He highlighted the unprecedented turbulence of current times, marked by conflicts, erosion of international rules, and declining cooperation across sectors. Despite these challenges, the event demonstrated the importance of global collaboration in addressing climate and nature crises.

Mr. Elderson emphasized that the climate and nature crises significantly impact the economy and financial systems, making international cooperation essential. The Network for Greening the Financial System (NGFS) remains a key forum for sharing best practices, knowledge, and advancing supervisory efforts.

He noted that nature underpins economic activity, with estimates indicating that up to half of the world’s GDP depends on biodiversity and ecosystem services. In the euro area, nearly 75% of bank lending supports firms dependent on ecosystem services. Degradation of nature, driven by human activity, is depleting resources at a rapid rate and impeding climate mitigation and adaptation efforts.

Examples of national actions include Brazil’s central bank drafting a risk document in 2021, Hungary’s project with the OECD on biodiversity risks, and Switzerland’s new circular on climate and nature-related financial risks. The upcoming NGFS guide will offer practical recommendations on metrics, data, scenario analysis, and stress testing for nature-related risks.

The ECB has been proactive, with nearly 75% of banks now assessing nature-related risks quantitatively, though further integration into risk management is needed. The ECB collaborates with academic experts to better understand risks, such as water scarcity, which could threaten up to 24% of euro area economic output.

Research from other institutions shows how ecosystem disruptions can influence inflation, real estate, and credit risks. For example, environmental degradation in Spain’s Mar Menor has caused over €4 billion in real estate losses, and a McKinsey stress test indicates that orderly transitions could significantly reduce credit risks in African banking systems.

Mr. Elderson stressed that the effects of nature loss are extensive, with 80% of arable land affected globally and food productivity expected to decline by 12% by 2040, raising prices by up to 30%. The IPBES report warns that biodiversity loss is a major threat to businesses and economic stability.

He called for continued collaboration among central banks, supervisors, banks, and researchers, emphasizing NGFS as the platform to develop a comprehensive toolkit for managing nature-related risks. The message was clear: inaction is never neutral, and proactive measures are essential to safeguard financial resilience amid the ongoing nature crisis.

Thank you for your attention and participation in this critical discussion.

Collected data:
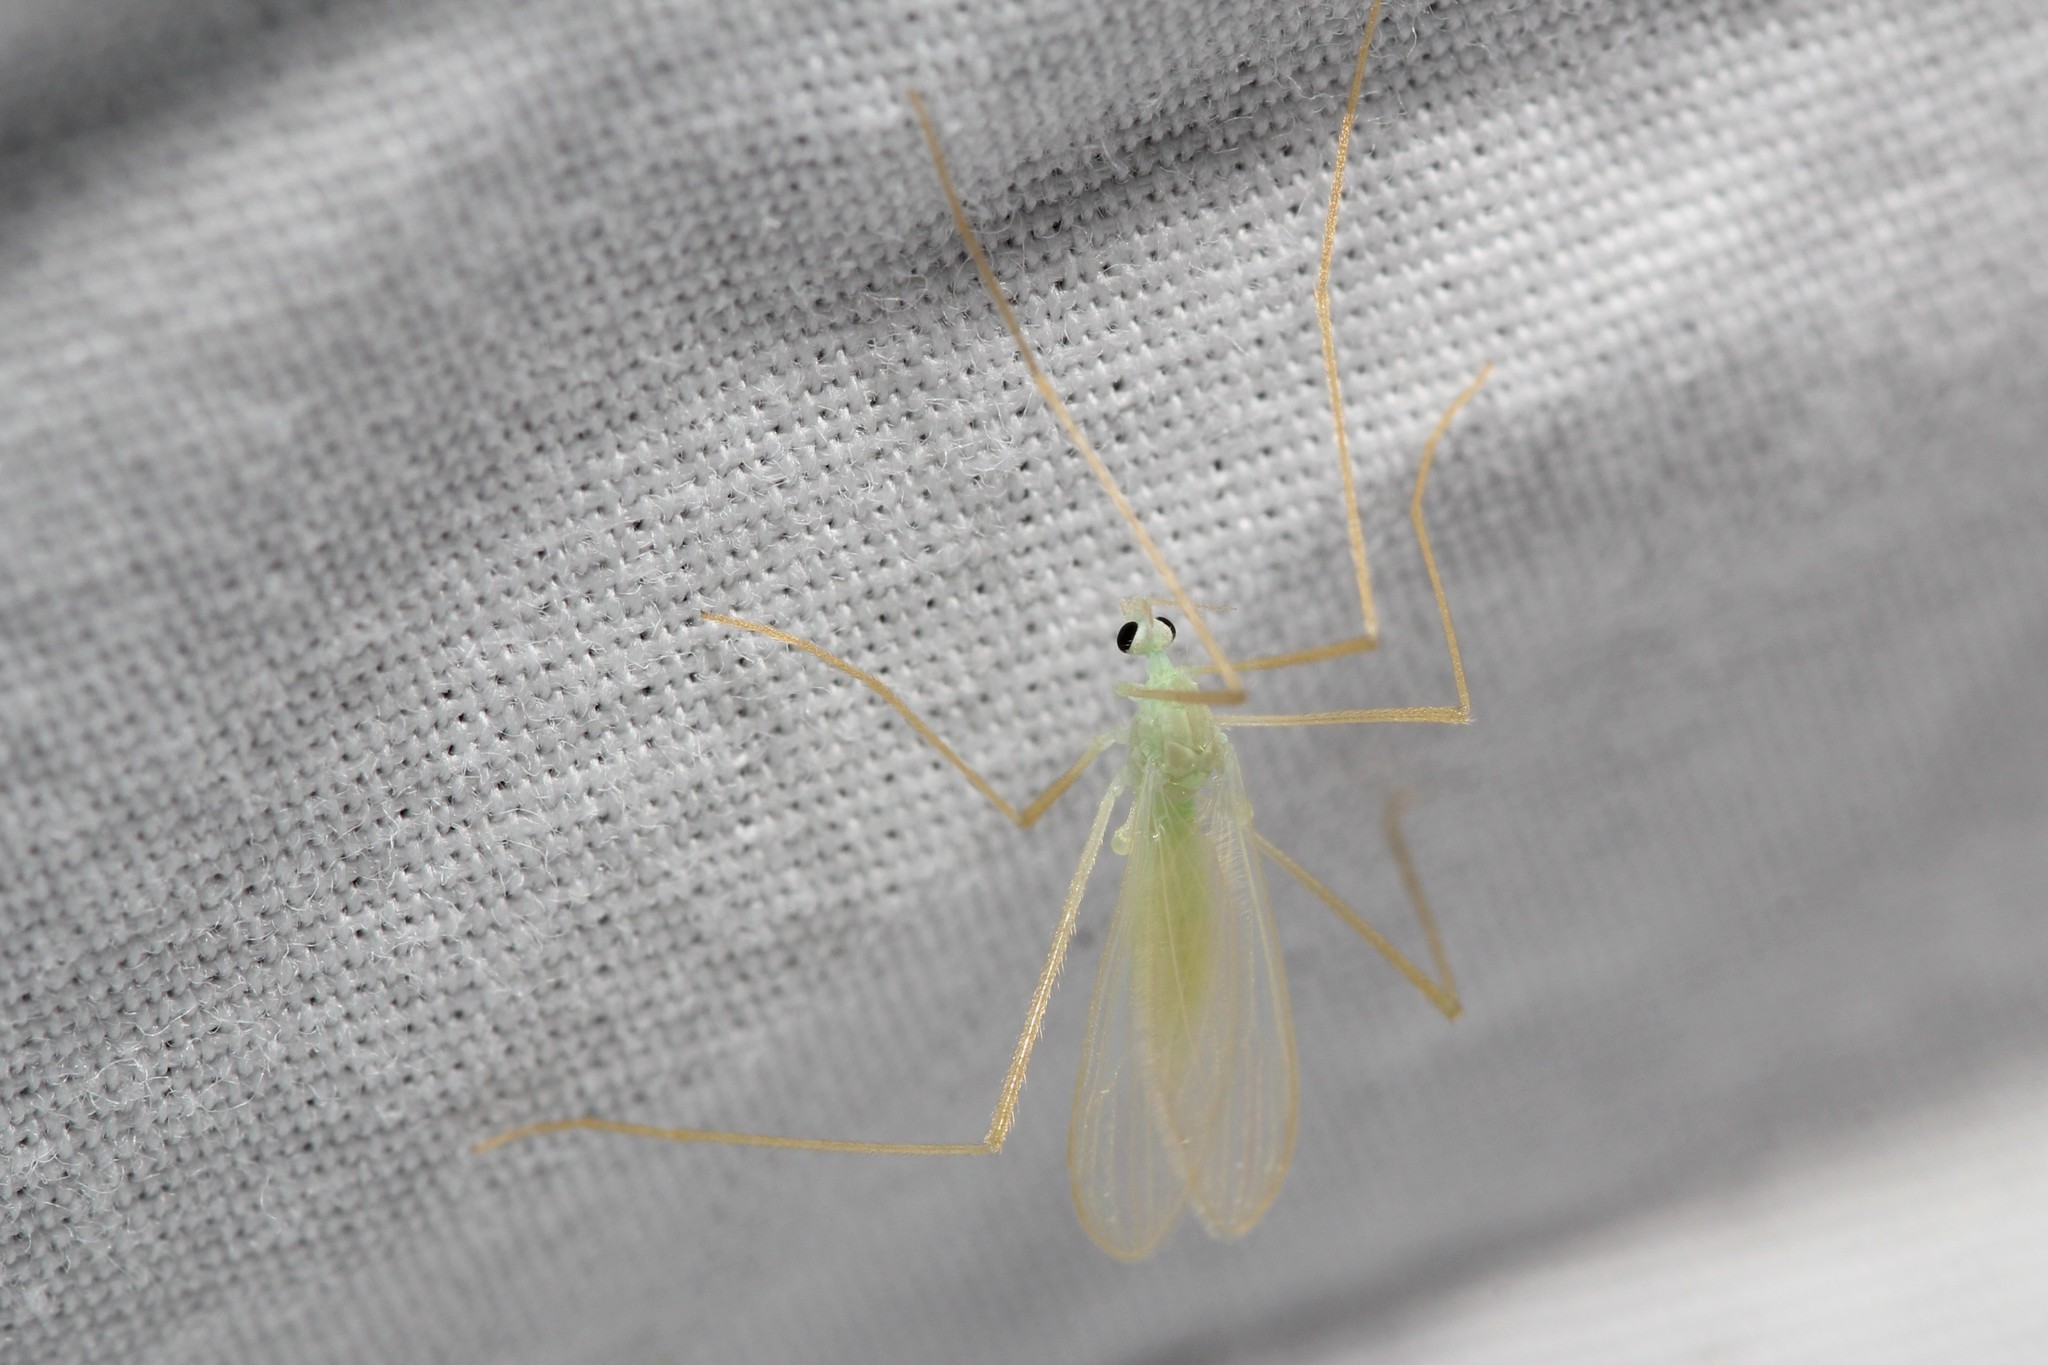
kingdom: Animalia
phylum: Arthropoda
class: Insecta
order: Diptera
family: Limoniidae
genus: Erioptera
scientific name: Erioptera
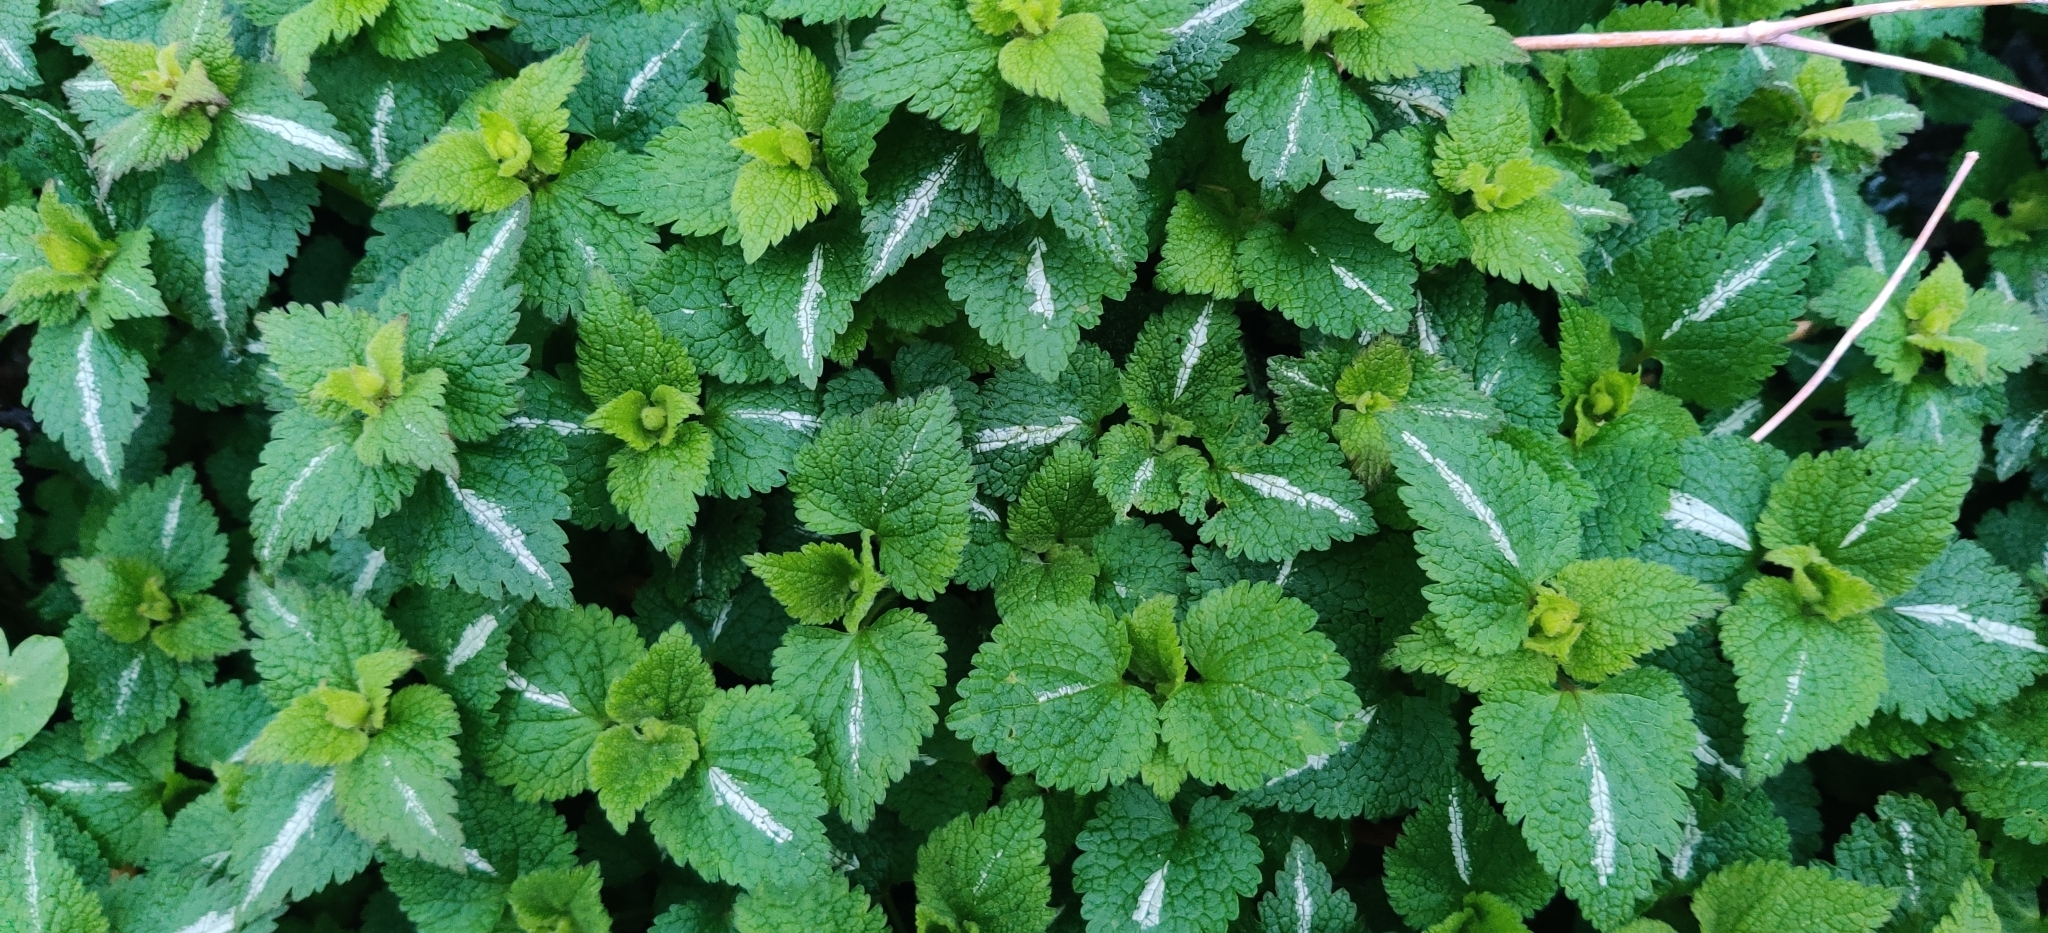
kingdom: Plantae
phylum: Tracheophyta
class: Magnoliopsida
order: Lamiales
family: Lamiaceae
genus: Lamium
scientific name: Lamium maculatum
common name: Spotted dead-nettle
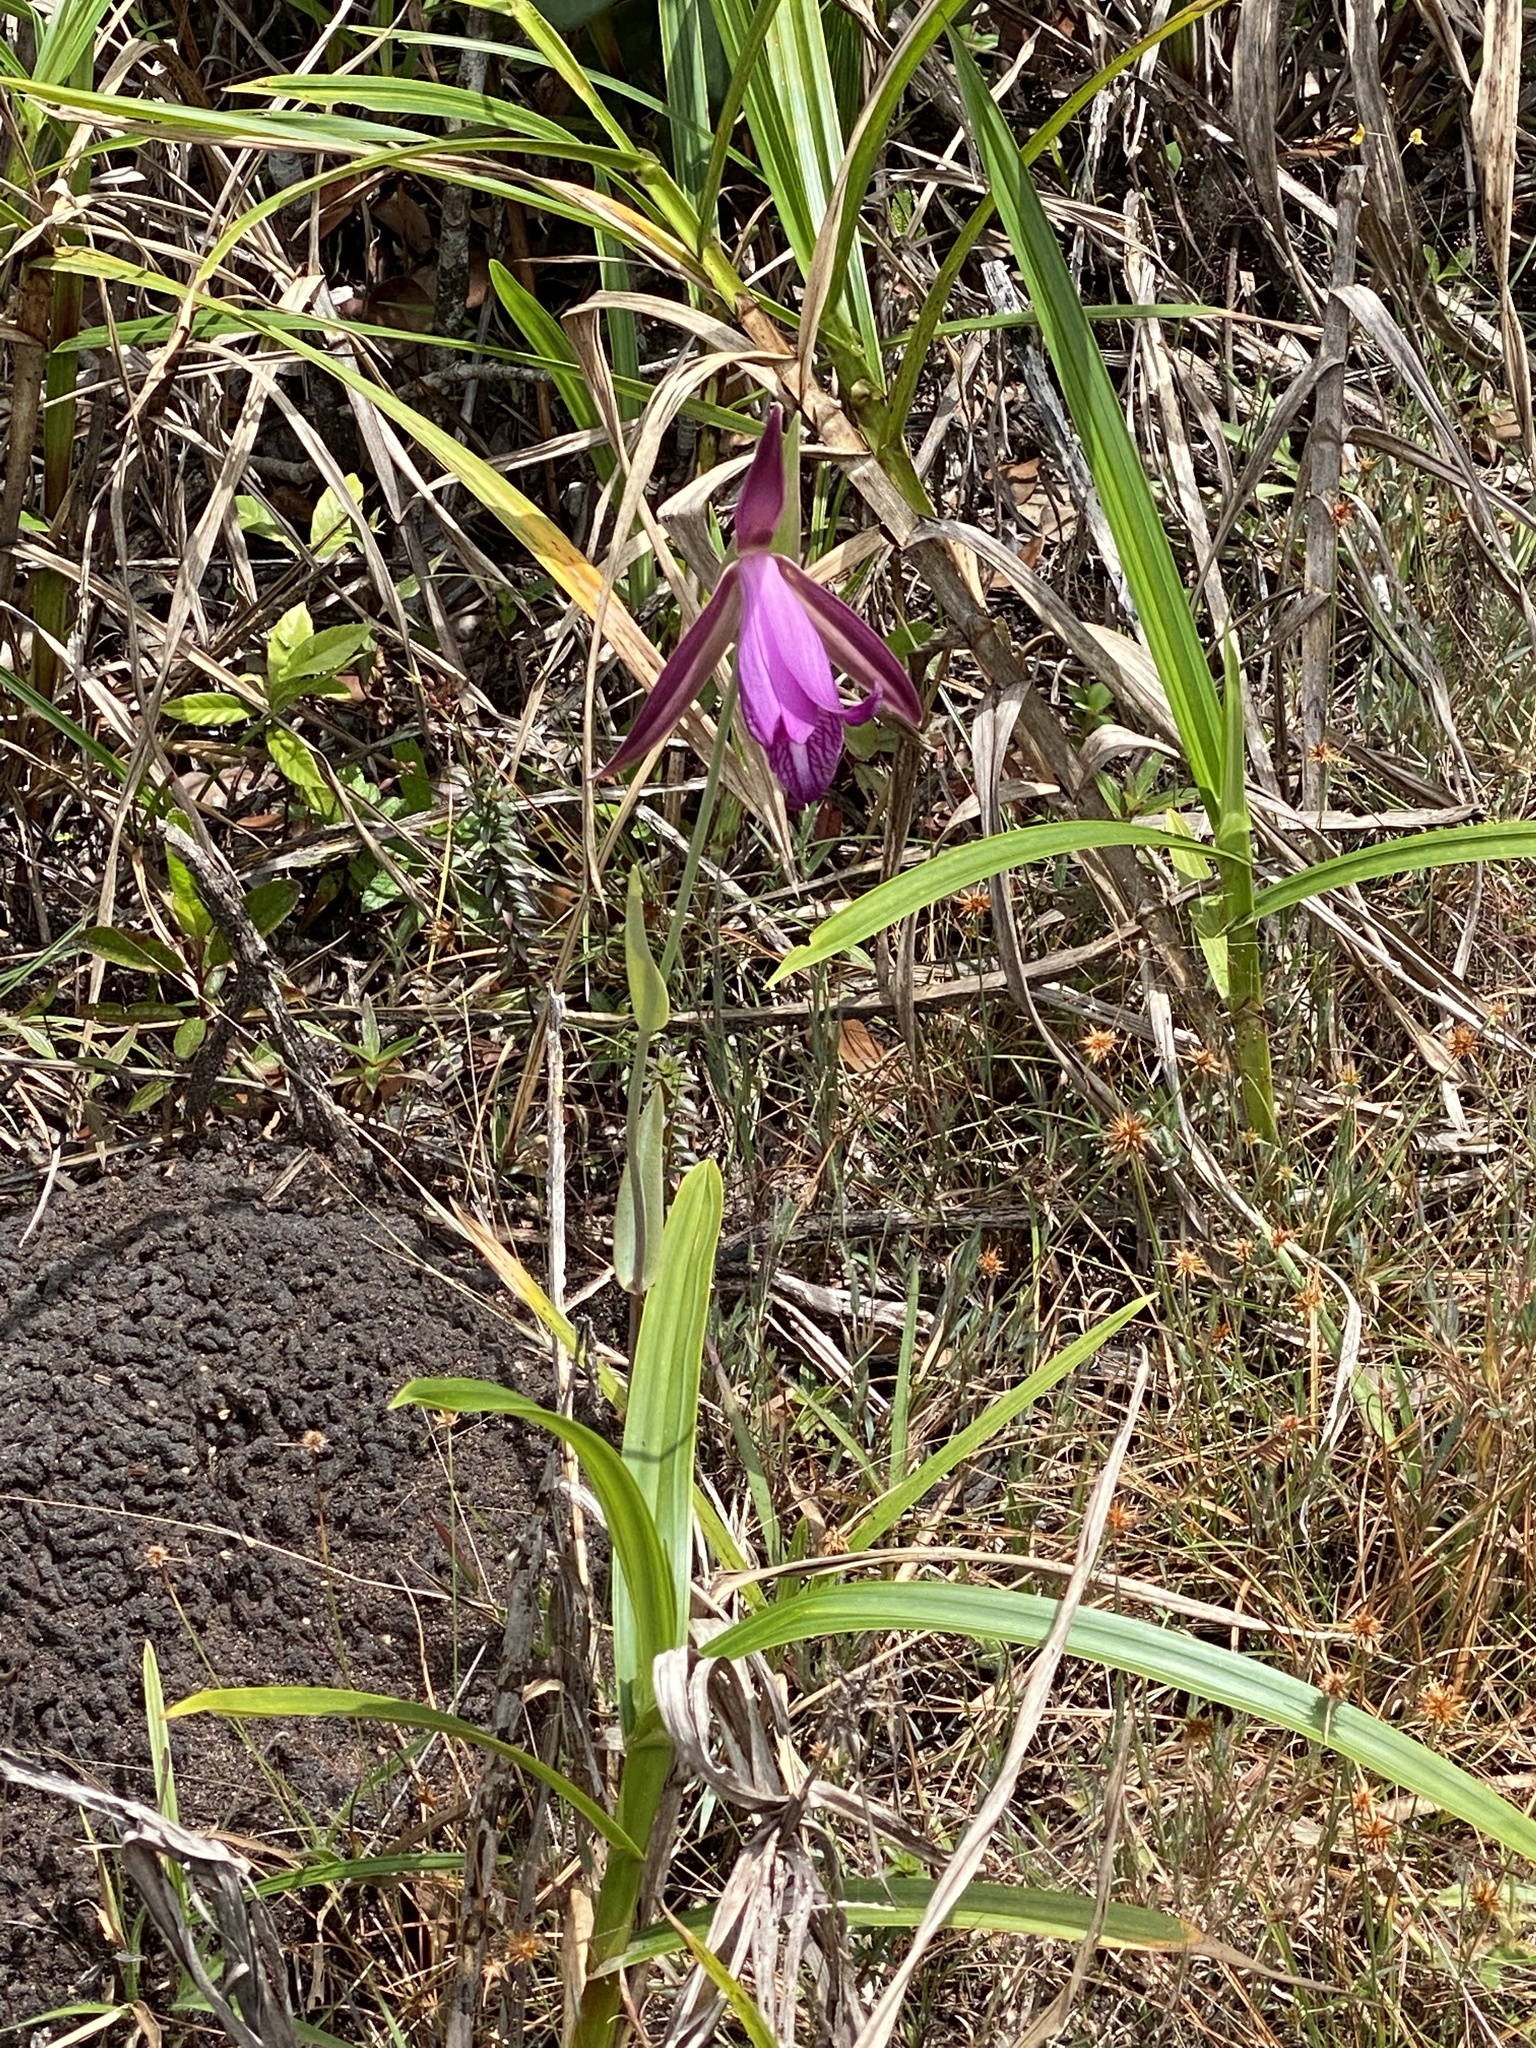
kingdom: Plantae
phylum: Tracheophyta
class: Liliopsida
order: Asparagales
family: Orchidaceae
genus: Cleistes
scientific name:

▸ **Task to carry out**
According to the passage on nature-related financial risks, what share of bank lending in the euro area supports firms that depend on ecosystem services?

▸ **Exercise answer**
Nearly 75%.